House Bill 4103 was passed by lawmakers, February 4, and sent to Governor Jim Justice for his signature, continuing the Office of Drug Control Policy within the Department of Health and Human Resources under the direction and supervision of the secretary and with the assistance of the State Health Officer.
The Office shall create a state drug control policy in coordination with the bureaus of the department and other state agencies. This policy shall include all programs which are related to the prevention, treatment, and reduction of substance abuse use disorder.
Among others, the Office of Drug Control Policy shall:
(1) Develop a strategic plan to reduce the prevalence of drug and alcohol abuse and smoking by at least 10 percent.

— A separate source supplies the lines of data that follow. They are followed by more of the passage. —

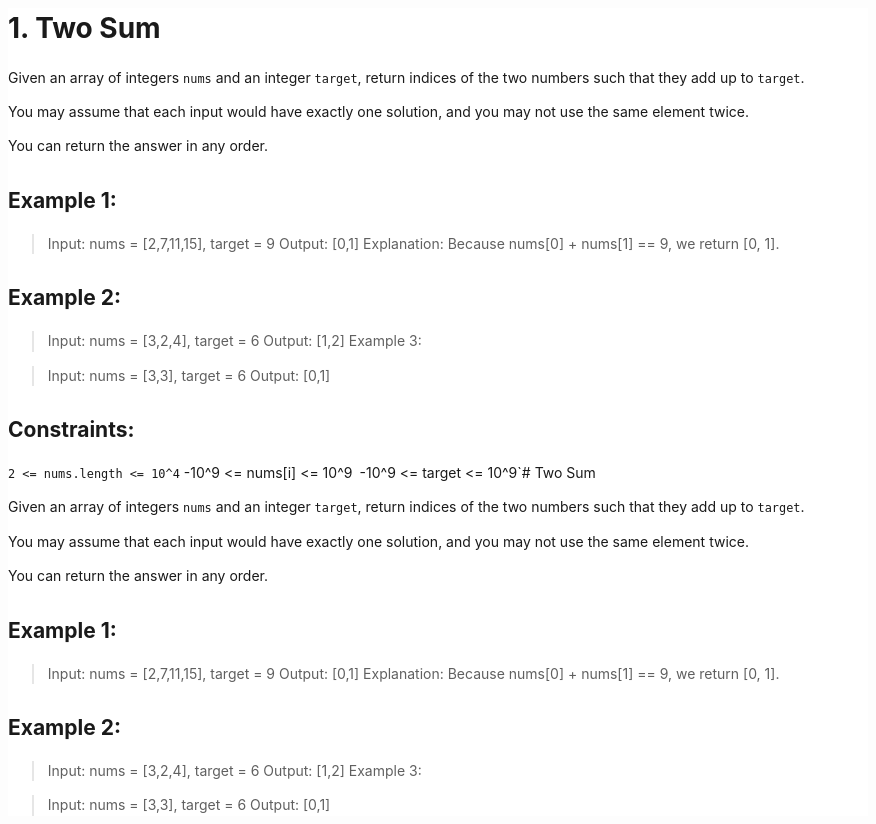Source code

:# 1. Two Sum

Given an array of integers `nums` and an integer `target`, return indices of the two numbers such that they add up to `target`.

You may assume that each input would have exactly one solution, and you may not use the same element twice.

You can return the answer in any order.

## Example 1:

> Input: nums = [2,7,11,15], target = 9
> Output: [0,1]
> Explanation: Because nums[0] + nums[1] == 9, we return [0, 1].

## Example 2:

> Input: nums = [3,2,4], target = 6
> Output: [1,2]
> Example 3:

> Input: nums = [3,3], target = 6
> Output: [0,1]

## Constraints:

`2 <= nums.length <= 10^4`
-10^9 <= nums[i] <= 10^9`
`-10^9 <= target <= 10^9`# Two Sum

Given an array of integers `nums` and an integer `target`, return indices of the two numbers such that they add up to `target`.

You may assume that each input would have exactly one solution, and you may not use the same element twice.

You can return the answer in any order.

## Example 1:

> Input: nums = [2,7,11,15], target = 9
> Output: [0,1]
> Explanation: Because nums[0] + nums[1] == 9, we return [0, 1].

## Example 2:

> Input: nums = [3,2,4], target = 6
> Output: [1,2]
> Example 3:

> Input: nums = [3,3], target = 6
> Output: [0,1]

(2) Monitor, coordinate and oversee the collection of data related to drug, alcohol, and tobacco access, substance abuse disorder policies, and smoking cessation and prevention, and their impact on state and local programs.
(3) Make policy recommendations to ensure the greatest efficiency and consistency in practices.
(4) Identify existing resources and prevention activities in each community.
(5) Act as a referral source of information.
(6) Apply for grant opportunities.
(7) Make recommendations and provide training to local service providers.
(8) Review existing research on programs related to substance use disorders prevention and smoking cessation and prevention.
(9) Review Drug Enforcement Agency and the West Virginia scheduling of controlled substances and recommend changes that should be made based on data analysis.
(10) Develop recommendations to improve communications between health care providers and their patients about the risks and benefits of opioid therapy for acute pain, improve the safety and effectiveness of pain treatment, and reduce the risks associated with long-term opioid therapy, including opioid use disorder and overdose.
(11) Develop and implement a program to collect data on fatal and nonfatal drug overdoses caused by abuse and misuse of prescription and illicit drugs, from law enforcement agencies, emergency medical services, health care facilities and the Office of the Chief Medical Examiner.
(12) Develop and implement a program that requires the collection of data on the dispensing and use of an opioid antagonist from law enforcement agencies, emergency medical services, health care facilities, the Office of the Chief Medical Examiner and other entities as required.
(13) Develop a program that provides assessment of persons who have been administered and opioid antagonist.